(Stored entries)
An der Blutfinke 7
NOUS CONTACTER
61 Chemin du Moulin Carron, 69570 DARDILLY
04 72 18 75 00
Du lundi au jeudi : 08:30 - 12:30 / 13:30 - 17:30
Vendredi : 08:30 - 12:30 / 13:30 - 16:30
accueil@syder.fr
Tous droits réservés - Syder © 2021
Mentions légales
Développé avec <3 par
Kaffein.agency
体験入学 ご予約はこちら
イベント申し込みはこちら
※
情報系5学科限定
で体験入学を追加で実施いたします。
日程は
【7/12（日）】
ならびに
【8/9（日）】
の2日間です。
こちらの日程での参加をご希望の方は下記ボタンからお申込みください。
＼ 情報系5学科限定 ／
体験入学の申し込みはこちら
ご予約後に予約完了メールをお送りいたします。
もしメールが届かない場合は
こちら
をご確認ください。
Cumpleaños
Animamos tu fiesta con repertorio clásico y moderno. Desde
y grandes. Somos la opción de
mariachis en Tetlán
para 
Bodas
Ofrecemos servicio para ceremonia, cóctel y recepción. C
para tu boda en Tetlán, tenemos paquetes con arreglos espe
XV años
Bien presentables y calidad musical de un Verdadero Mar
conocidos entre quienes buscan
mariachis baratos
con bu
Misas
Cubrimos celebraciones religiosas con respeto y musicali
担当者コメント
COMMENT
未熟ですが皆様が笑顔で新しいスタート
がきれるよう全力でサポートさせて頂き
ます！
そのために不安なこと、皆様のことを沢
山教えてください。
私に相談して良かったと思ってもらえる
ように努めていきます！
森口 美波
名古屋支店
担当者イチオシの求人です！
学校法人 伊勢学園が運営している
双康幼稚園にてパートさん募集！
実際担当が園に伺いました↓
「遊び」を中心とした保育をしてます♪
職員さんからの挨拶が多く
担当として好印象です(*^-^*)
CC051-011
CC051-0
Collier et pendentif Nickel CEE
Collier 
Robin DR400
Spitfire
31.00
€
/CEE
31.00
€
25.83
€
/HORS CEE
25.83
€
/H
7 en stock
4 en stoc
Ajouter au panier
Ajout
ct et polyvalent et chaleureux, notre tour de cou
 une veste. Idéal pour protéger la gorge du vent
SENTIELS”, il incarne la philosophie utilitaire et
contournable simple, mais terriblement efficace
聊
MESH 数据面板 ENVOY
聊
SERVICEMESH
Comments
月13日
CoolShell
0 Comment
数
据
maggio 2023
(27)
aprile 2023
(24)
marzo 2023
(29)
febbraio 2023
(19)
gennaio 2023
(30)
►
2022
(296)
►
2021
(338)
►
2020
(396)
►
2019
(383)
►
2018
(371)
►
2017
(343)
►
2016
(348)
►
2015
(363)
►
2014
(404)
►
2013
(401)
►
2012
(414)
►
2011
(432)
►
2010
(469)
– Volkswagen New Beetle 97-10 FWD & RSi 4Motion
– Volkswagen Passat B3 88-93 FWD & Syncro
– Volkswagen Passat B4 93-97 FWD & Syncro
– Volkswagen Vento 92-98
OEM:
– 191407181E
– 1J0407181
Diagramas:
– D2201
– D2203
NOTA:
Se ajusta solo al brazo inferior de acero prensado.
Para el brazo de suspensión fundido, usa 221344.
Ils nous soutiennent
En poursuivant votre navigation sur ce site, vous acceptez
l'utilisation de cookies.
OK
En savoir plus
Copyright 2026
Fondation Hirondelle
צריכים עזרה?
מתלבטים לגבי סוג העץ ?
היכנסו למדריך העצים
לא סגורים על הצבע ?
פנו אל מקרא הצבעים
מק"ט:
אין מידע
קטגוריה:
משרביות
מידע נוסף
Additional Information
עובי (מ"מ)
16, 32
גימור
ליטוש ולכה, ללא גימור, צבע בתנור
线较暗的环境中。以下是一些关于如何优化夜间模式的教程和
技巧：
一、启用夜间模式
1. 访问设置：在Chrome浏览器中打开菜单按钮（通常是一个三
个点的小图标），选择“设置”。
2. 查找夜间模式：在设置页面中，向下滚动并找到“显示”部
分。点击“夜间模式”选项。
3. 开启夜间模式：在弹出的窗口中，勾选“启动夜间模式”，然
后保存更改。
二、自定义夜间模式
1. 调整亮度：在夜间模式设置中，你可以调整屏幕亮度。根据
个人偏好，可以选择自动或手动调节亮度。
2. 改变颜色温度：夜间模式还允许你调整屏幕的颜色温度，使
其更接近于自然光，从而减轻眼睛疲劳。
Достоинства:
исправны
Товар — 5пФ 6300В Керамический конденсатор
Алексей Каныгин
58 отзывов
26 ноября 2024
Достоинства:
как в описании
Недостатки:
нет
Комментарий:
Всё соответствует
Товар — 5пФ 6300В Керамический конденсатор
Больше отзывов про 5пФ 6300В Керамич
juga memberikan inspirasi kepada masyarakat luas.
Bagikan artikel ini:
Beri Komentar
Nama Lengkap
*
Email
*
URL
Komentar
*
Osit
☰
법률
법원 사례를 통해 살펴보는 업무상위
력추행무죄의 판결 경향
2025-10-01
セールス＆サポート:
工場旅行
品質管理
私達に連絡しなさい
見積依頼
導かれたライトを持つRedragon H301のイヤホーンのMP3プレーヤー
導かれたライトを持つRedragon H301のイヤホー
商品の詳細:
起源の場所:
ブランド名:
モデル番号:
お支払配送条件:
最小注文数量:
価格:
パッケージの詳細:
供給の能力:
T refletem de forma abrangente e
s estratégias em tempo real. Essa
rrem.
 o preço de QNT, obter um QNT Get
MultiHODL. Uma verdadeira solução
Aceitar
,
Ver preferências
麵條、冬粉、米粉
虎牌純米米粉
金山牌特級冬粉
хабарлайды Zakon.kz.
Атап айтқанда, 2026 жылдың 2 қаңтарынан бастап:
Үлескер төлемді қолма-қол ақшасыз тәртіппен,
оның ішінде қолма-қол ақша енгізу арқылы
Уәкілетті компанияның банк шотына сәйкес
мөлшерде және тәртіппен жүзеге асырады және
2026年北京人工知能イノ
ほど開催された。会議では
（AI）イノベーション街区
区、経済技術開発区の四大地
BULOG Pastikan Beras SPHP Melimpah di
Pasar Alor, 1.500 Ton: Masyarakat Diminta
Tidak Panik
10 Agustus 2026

Action item: Pick out every line in the material above that contains the string "Syncro". Case counts.

Task result:
– Volkswagen Passat B3 88-93 FWD & Syncro
– Volkswagen Passat B4 93-97 FWD & Syncro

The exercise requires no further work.